また株価の乱高下に直面する投資家にとって、冷静さを保ちリスクを取る勇気が求められます。サイコパスの「精神の強靱さ」や「恐怖心の欠如」、「マインドフルネス」(眼の前にあることに集中できること)は、感情の波に飲まれることなく市場を分析し、的確な投資判断を下す助けとなります。いやあ、ぼくだったらちょっと株価が下がっただけで動揺して、冷静でいられないだろうなあ。
弁護士にも当てはまるケースがあるそうです。

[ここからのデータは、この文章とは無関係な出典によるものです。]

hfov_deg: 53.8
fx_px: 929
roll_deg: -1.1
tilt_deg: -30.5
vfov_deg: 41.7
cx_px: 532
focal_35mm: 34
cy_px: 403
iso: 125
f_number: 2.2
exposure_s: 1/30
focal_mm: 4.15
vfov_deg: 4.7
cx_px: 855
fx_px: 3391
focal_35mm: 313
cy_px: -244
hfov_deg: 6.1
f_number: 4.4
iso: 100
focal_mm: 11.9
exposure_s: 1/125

裁判で圧倒的に不利な証拠を突きつけられることがあっても、サイコパスの「非情さ」や「精神の強靱さ」、「恐怖心の欠如」は、冷静に反論を組み立てる助けとなりえますね。
軍の指揮官はどうでしょうか。戦闘状態でも冷静で迅速な判断が求められますが、サイコパスの「恐怖心の欠如」や「精神の強靱さ」、「行動力」は、危機的な状況下でも冷静に状況を分析し、最適な指示を出すことを可能にします。
こうやって考えると、仕事で優れた結果を出す人にサイコパスな特性をもつ人がいても不思議ではありませんね。
普通の人がサイコパスを真似ることのリスク
サイコパスの特性が成功につながる場合があるといっても、サイコパスではない普通の人がこれらの特性を真似できるものでしょうか?ぼくの推測ですが、サイコパスの特性は多くの場合先天的なので、これを真似ることは精神的な負担がかなり起こるんじゃないかという気がします。

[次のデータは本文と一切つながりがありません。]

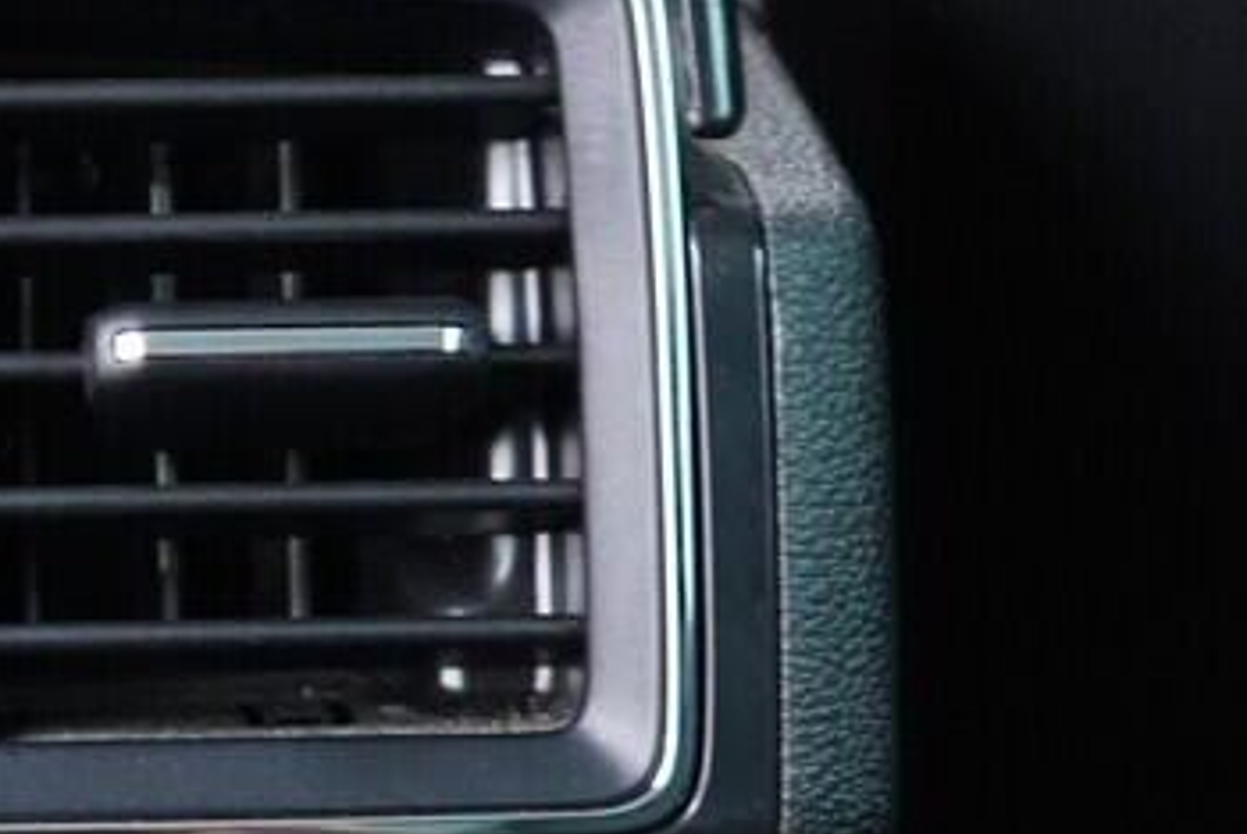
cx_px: -192
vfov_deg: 9.3
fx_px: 5131
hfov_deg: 13.5
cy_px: 677
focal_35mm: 148
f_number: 2.8
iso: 1250
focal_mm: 24
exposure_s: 1/40
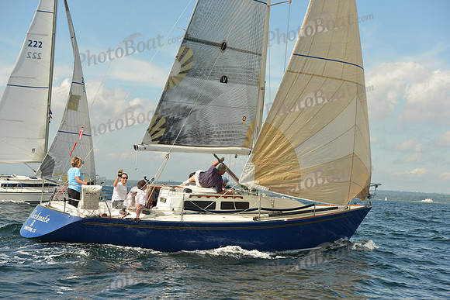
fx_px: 875
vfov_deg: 19.5
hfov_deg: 28.8
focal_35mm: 70
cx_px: 225
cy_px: 150
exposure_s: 1/1250
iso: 320
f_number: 7.1
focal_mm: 70
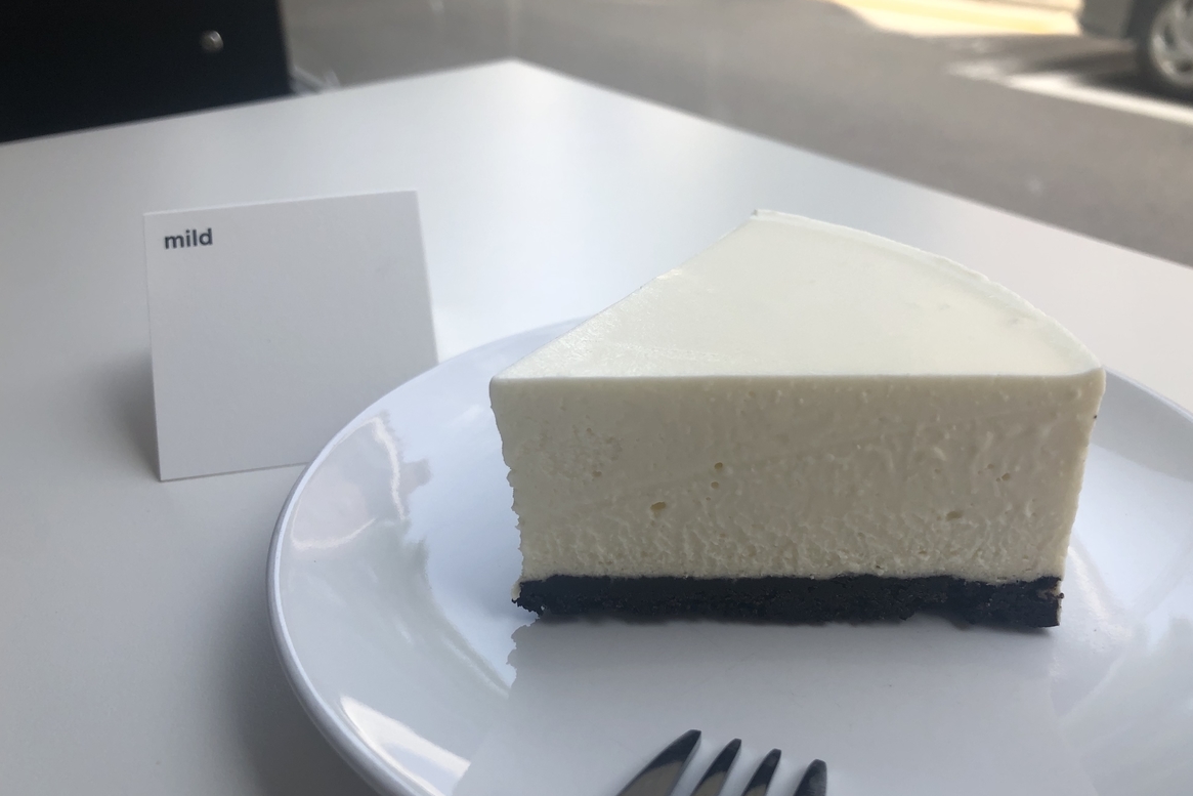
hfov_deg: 61.9
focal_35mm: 30
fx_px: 994
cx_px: 600
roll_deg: +2.5
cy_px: 449
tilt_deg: -30.8
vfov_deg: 43.5
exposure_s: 1/390
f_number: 1.8
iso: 20
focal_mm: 4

普通の人は、サイコパスな人よりも倫理観や共感能力を持っていると思われます。それにもかかわらず、サイコパスのように非情に振る舞うことは、自身の価値観やモラルに反するため、かなり葛藤を引き起こすんじゃないかと思います。
またサイコパスは感情の影響を受けにくいと言われていますが、普通の人は感情の影響を強く受けます(ぼくも↑のような場面に遭遇すると、絶対に動揺したり不安になったりする自信があります)。恐怖や罪悪感を感じずに行動することは普通の人には難しく、これを無理に抑え込むことは相当なストレスを生むだろうなという気がします。
仮にサイコパスのように振る舞って、一時的には成功を収めたとしても、無理がたたって長期的には精神的な健康に悪影響を及ぼすんじゃないかという気もします。ストレスや内面的な葛藤を我慢し続けると、いつか精神的に参っちゃうんじゃないかな。
というわけで、サイコパスの特性が特定の職業や状況において成功をもたらすことがあるといっても、そうでない人がこれらの特性を無理に真似ることには大きなリスクがあると思います。凡人が真似ていいのは、凡人の働きっぷりだ、ということですね。